Finding perpetual inspiration
I've been reading Execute this week, a book about how we can act on inspiration to create great things, fast. It tells the story of how Drew Wilson conceived, built and shipped a competitor to PayPal in a week (as if to make the point, Josh Long and Drew Wilson wrote the book itself in a week). One of the ideas that has resonated most strongly with me is the "inspiration battery".
It's all well and good getting pumped up and working hard when the inspiration from your latest great idea is fresh, but inspiration (and therefore motivation) comes and goes. We'd all get more done if we were perpetually inspired to do great things, but it doesn't tend to work like that.
The energy we get from feeling inspired can wane, but we can get it back (recharging the battery) by working on something that excites us.

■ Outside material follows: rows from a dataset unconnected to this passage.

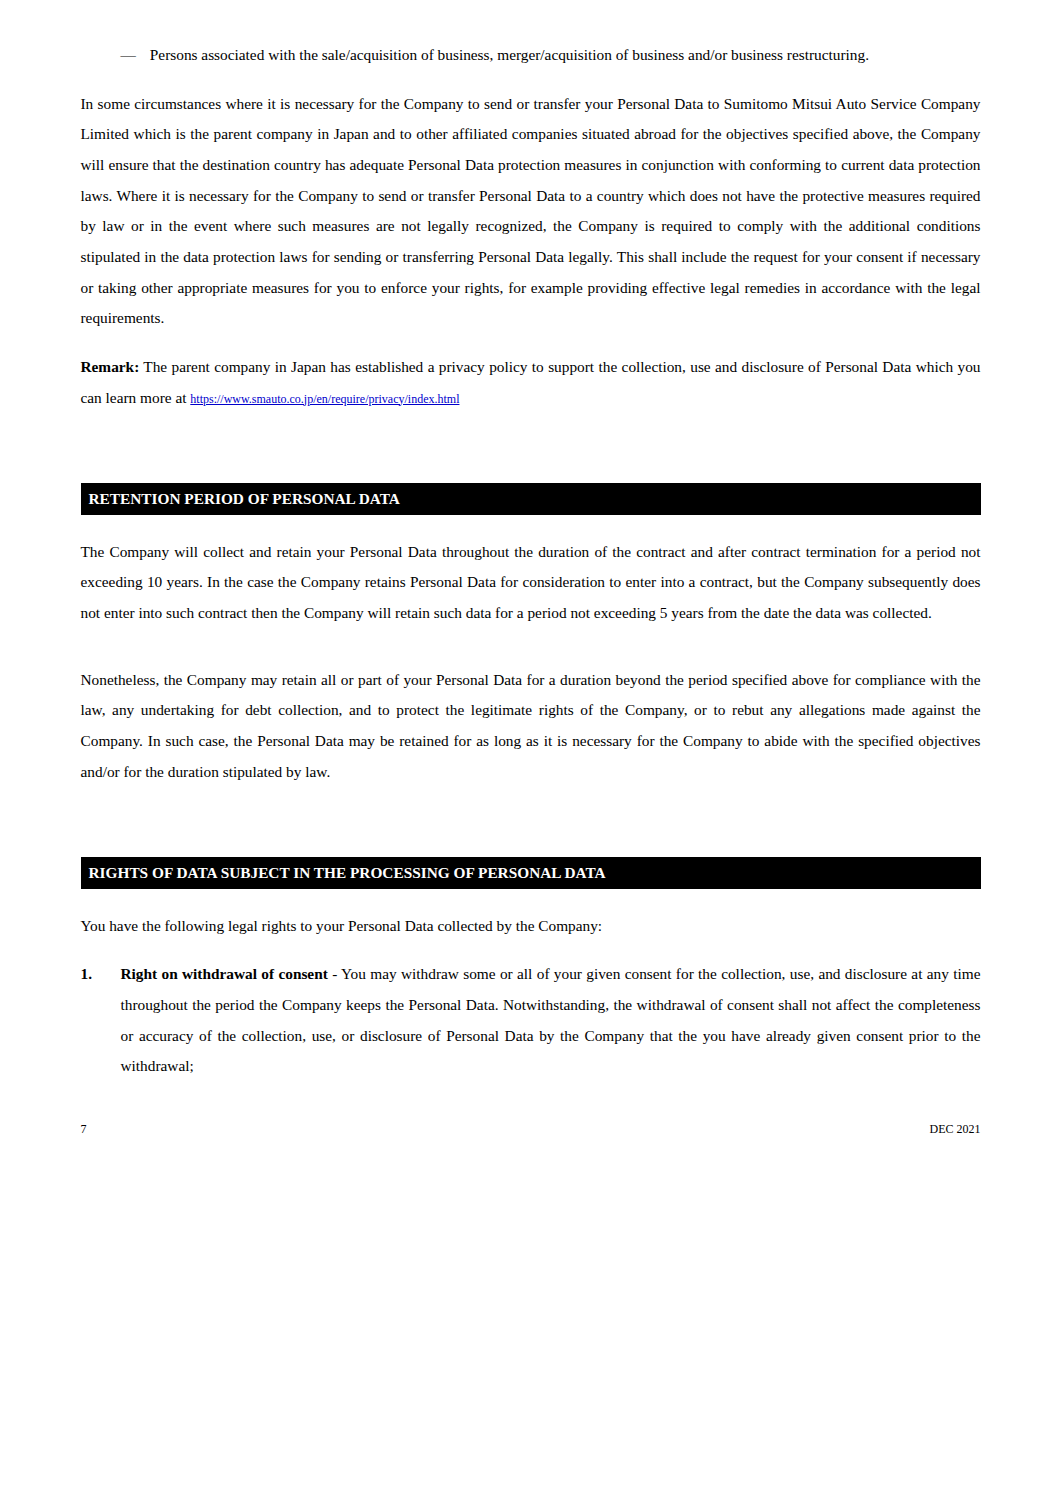— Persons associated with the sale/acquisition of business, merger/acquisition of business and/or business restructuring.
In some circumstances where it is necessary for the Company to send or transfer your Personal Data to Sumitomo Mitsui Auto Service Company Limited which is the parent company in Japan and to other affiliated companies situated abroad for the objectives specified above, the Company will ensure that the destination country has adequate Personal Data protection measures in conjunction with conforming to current data protection laws. Where it is necessary for the Company to send or transfer Personal Data to a country which does not have the protective measures required by law or in the event where such measures are not legally recognized, the Company is required to comply with the additional conditions stipulated in the data protection laws for sending or transferring Personal Data legally. This shall include the request for your consent if necessary or taking other appropriate measures for you to enforce your rights, for example providing effective legal remedies in accordance with the legal requirements.
Remark: The parent company in Japan has established a privacy policy to support the collection, use and disclosure of Personal Data which you can learn more at https://www.smauto.co.jp/en/require/privacy/index.html
RETENTION PERIOD OF PERSONAL DATA
The Company will collect and retain your Personal Data throughout the duration of the contract and after contract termination for a period not exceeding 10 years. In the case the Company retains Personal Data for consideration to enter into a contract, but the Company subsequently does not enter into such contract then the Company will retain such data for a period not exceeding 5 years from the date the data was collected.
Nonetheless, the Company may retain all or part of your Personal Data for a duration beyond the period specified above for compliance with the law, any undertaking for debt collection, and to protect the legitimate rights of the Company, or to rebut any allegations made against the Company. In such case, the Personal Data may be retained for as long as it is necessary for the Company to abide with the specified objectives and/or for the duration stipulated by law.
RIGHTS OF DATA SUBJECT IN THE PROCESSING OF PERSONAL DATA
You have the following legal rights to your Personal Data collected by the Company:
Right on withdrawal of consent - You may withdraw some or all of your given consent for the collection, use, and disclosure at any time throughout the period the Company keeps the Personal Data. Notwithstanding, the withdrawal of consent shall not affect the completeness or accuracy of the collection, use, or disclosure of Personal Data by the Company that the you have already given consent prior to the withdrawal;
7 DEC 2021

As Josh wrote:
Everyone of us has an element of what we do that we enjoy more than all of the others. For Drew, it's design. He loves it. [snip] Design recharges Drew.
It's useful to acknowledge that we shouldn't always work on the next most important thing. Maintaining our energy (through enjoyment and satisfaction) is often a more important factor for the progress we can achieve on a project.
Once you know which tasks recharge your batteries you can allow yourself to work on these things whenever you feel your motivation starting to wane.
I've sometimes struggled to justify to others quite why I've prioritised a particular feature, knowing full well that I've chosen to work on something that will keep me excited. As a recent example, Agile Planner had a fully fledged REST API before I'd enabled sign ups to the free trial.
I built the API earlier than necessary because I knew that I'd get fired up about the impact that it would have on the code, and would give me more opportunity to benefit from the hexagonal architecture that is evolving in Agile Planner.